Il est singulier que ces transformations, particulièrement celles liées aux formes d’emploi, sont alors commentées comme une « normalisation du métier d’agriculteur » (Ministère 2019, p. 213), que l’on peut interpréter comme une intégration désormais aboutie à la société salariale, à la société de classe et de l’économie capitaliste, sociétés pensées implicitement comme urbaines par les premiers sociologues focalisés sur la grande ville et la grande industrie.

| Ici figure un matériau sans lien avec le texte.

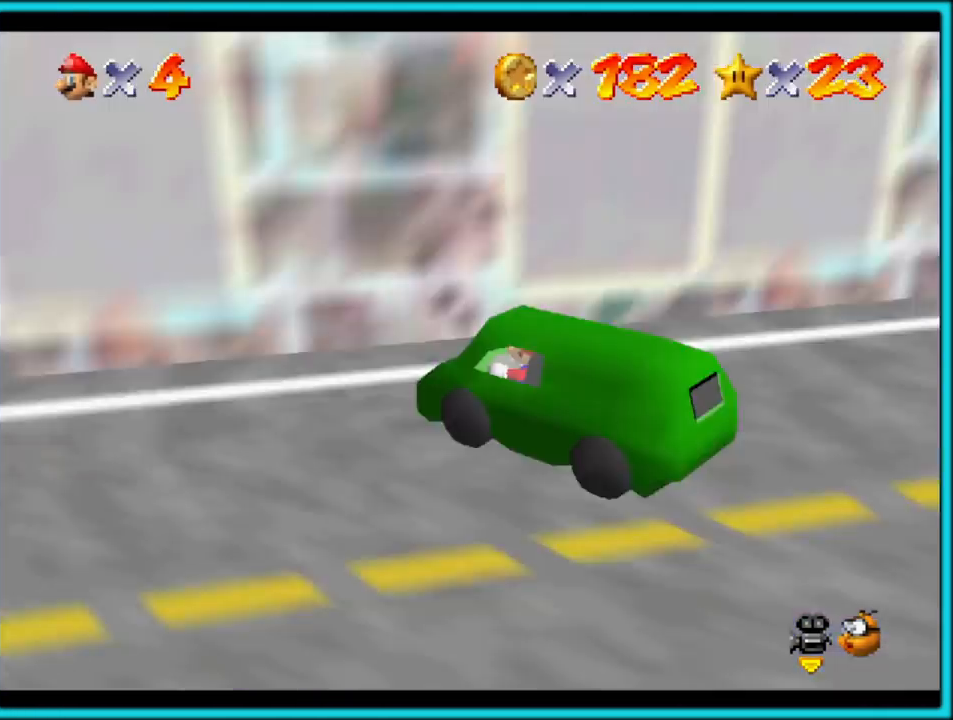
{"buttons": ["A"], "left_stick": "up", "button_events": [[33, "C_RIGHT", "down"], [150, "C_RIGHT", "up"], [233, "C_RIGHT", "down"], [283, "C_RIGHT", "up"]]}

La normalisation économique s’est accompagnée d’une normalisation sociale

Il est également indéniable que la clôture sociale du groupe agricole est à nettement relativiser. La généralisation des trajectoires scolaires vers les cycles supérieurs des lycées agricoles et des universités dans les grands centres urbains, la proximité de bassins d’emplois des grandes métropoles, la périurbanisation, les emplois urbains dans la fratrie, les navetteurs ou les résidents secondaires installés à proximité… sont autant de tendances de long terme reliant désormais organiquement les agriculteurs à des groupes sociaux diversifiés. En ce sens, les campagnes n’ont jamais été aussi proches des villes. On peut le mesurer par l’articulation des agriculteurs aux autres groupes sociaux, mais tout autant par des processus de socialisation qui modifient leurs pratiques et modes de vie.

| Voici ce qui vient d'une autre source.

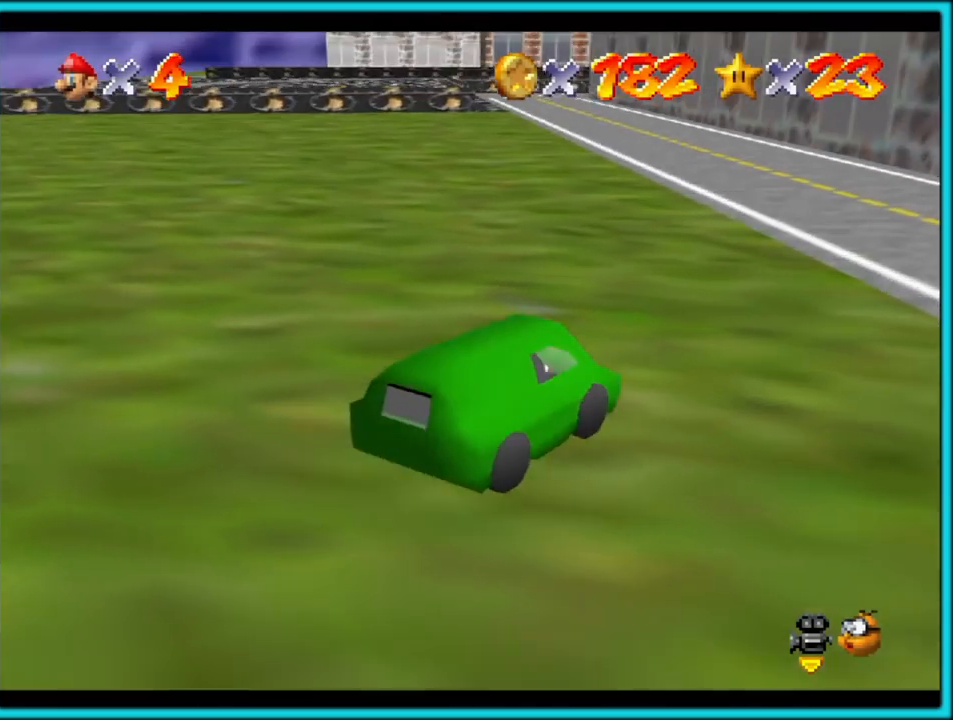
{"buttons": ["A"], "left_stick": "up", "button_events": []}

En premier lieu, les agriculteurs ne forment plus le groupe dominant, mais sont désormais un groupe minoritaire des espaces ruraux (1,7 % des actifs de la France métropolitaine, 5,5 % dans les espaces ruraux en 2009). La transformation de la morphologie sociale des campagnes a une traduction directement politique. Alors qu’Henri Mendras (1956, p. 18) notait que « le conseil municipal, qui ne compte plus que des agriculteurs, tend à ressembler à un conseil d’administration de coopérative agricole », le déclin numérique des agriculteurs, plus marqué encore dans les campagnes périurbaines, a ouvert les conseils municipaux à d’autres catégories sociales, d’abord populaires, puis supérieures dans certains lieux, avec lesquelles les agriculteurs doivent composer. En ce sens, dans de nombreuses campagnes, les normes sociales dominantes ne sont plus favorables aux agriculteurs, principalement les plus conventionnels, notamment en ce qui concerne le rapport à la nature, aux paysages et aux aménagements des villages (Alphandéry et al. 2016). Bien souvent, dans les campagnes bourgeoises et touristiques en particulier, la patrimonialisation du bâti et l’écologisation des pratiques se heurtent aux pratiques productivistes des agriculteurs. Ces conflits d’usage de l’espace rural sont l’expression de la non-clôture sociale désormais quotidienne pour les agriculteurs. De même, l’homogamie sociale des agriculteurs a longtemps été de très loin supérieure à toutes les autres catégories sociales, avec le modèle du couple agricole d’origines agricoles. Cette réalité est toujours présente, mais se révèle beaucoup moins forte que par le passé dans les couples plus jeunes, puisque de 87 % d’agriculteurs mariés à une agricultrice en 1982 (Bozon et Héran 2006), nous sommes passés à 33,1 % en 2011. En conséquence, la profession se masculinise un peu. La figure de la fermière disparaît et les femmes agricultrices sont de moins en moins épouses d’agriculteurs, mais elles-mêmes cheffes d’exploitation. Il est alors particulièrement révélateur de travailler sur l’entourage social des agriculteurs pour comprendre dans quels mondes sociaux ils évoluent. Les petits agriculteurs sont alliés par mariages, fratries ou fréquentations amicales, à des ouvriers et employés, les agriculteurs sur moyenne exploitation plutôt à des professions intermédiaires et les agriculteurs sur grandes exploitations à des catégories supérieures, cadres et chefs d’entreprise (Vincent et Cartereau 2010).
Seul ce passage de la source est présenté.